Only the fact that Rahul (batting higher) had a parallel Test scoreline of 35 & 6; 9 & 14; 29 & 0 tilted the scale (as I saw it then) in Sourav's favour as captain. For Ajit Wadekar, when he was India's Manager in the Azhar era, had made it clear to me that "neither Sachin nor Sourav is my next man for the India captaincy job — it's just a matter of time before the leadership passes into the very capable hands of Rahul". But the extraordinary circumstances in which Sachin left made Sourav, at that point, the ideal compromise candidate. Still Sourav could expect to hold the plum job only if he really delivered. How Sourav delivered against World Champions Australia, in March 2001, is Harbhajanised folklore. V.V.S. Laxman, materialising with a Test scoreline of 20 & 12 in the Wankhede Test; 59 & 281 in the Eden Test; 65 & 66 in the Chepauk Test, here stole the thunder from Sachin. The Sachin balance sheet showed 76 & 65 at Mumbai; 10 & 10 at Kolkata; 126 & 17 at Chennai.

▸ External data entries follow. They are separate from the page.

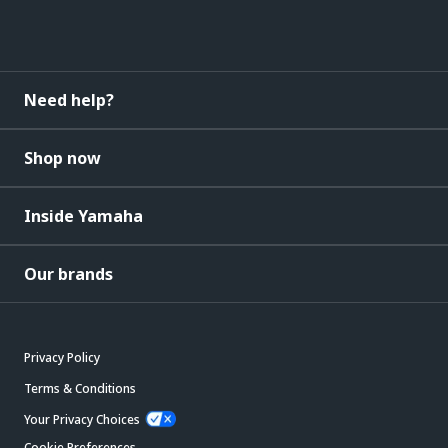
Need help?
Shop now
Inside Yamaha
Our brands
Privacy Policy
Terms & Conditions
Your Privacy Choices
Cookie Preferences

That was then, when we even envisioned Venkatasai Laxman as a future India captain, if the Eden strain endured. Today, the Indian captaincy looks Sourav's for keeps. But only looks. Wait until the tour of Australia draws to a February 2004 close. Well might we find, at that pincerpoint, India's captaincy becoming a game of unmusical chairs all over again. Sunil Gavaskar came up with an all-time quote when he likened India's captaincy to the electric chair. Down Under, the electric chair could get warm again. So warm that even Sachin would need to have emerged as a champion performer — from the possible debris Down Under — to be in a position to rebid for the top job in Indian Sport today. That Jagmohan Dalmiya be not reduced to looking to his own chair, first, is the one Sourav eventuality against which all India could but hope and pray. Remember, Sourav's Final Frontier in Australia comes first, Steve's Final Frontier in India only after.